China and other topics on internationalisation
  • With more trades denominated in RMB, direct trading should help to reduce costs, but this is still in its early stages. 
  • Going international and doing business in foreign countries could result in foreign withholding taxes for Singapore businesses. It is imperative that there is a timely review and refresh of our tax treaty network so that such costs are brought down wherever possible. 
Global fiscal environment
  • With the current global fiscal environment, the business community expects more cross border disputes in the future. The government could address some of these issues upfront during the course of treaty negotiation and dialogue with their counterparts so that taxpayers will not have to suffer double taxation. 
  • There is a need to raise awareness on Base Erosion Profit Shifting and related implications among Singapore businesses and SBF proposed forming a platform for collective representation, to encourage Singapore companies to band together to raise their concerns and advance their interests. 

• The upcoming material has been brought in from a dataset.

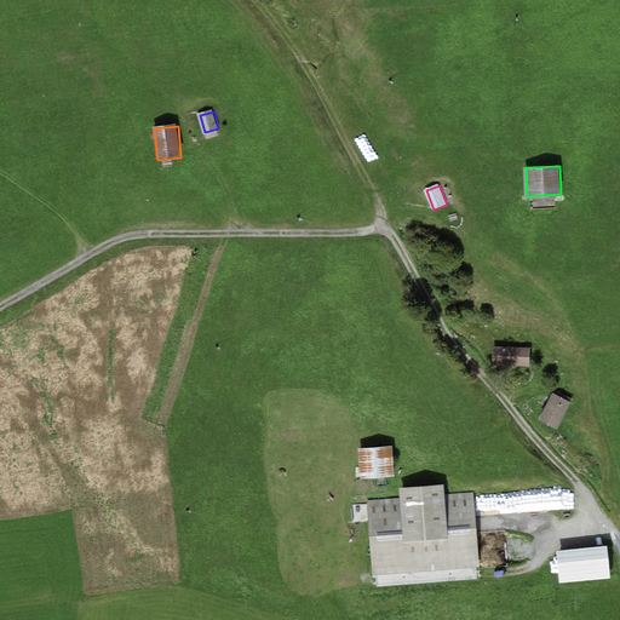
[(530,348),(493,345),(492,362),(529,366),(530,348)]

Concluded Mr. Abhijit Ghosh, Tax Markets Leader, PwC Singapore:

“As we step ahead to celebrate our 50th year, we need to shape our policies to cater for the next 50 years. Transformation from a trading hub to a knowledge centre requires significant investment on developing our own talents, involving our aging workforce, supporting our local businesses to internationalise rapidly and creating a vibrant ecosystem to nurture creativity, innovation and productivity. The future is in our hands.”

PwC had earlier released a set of recommendations which was provided to the Ministry of Finance and the Monetary Authority of Singapore for consideration for next year’s Budget.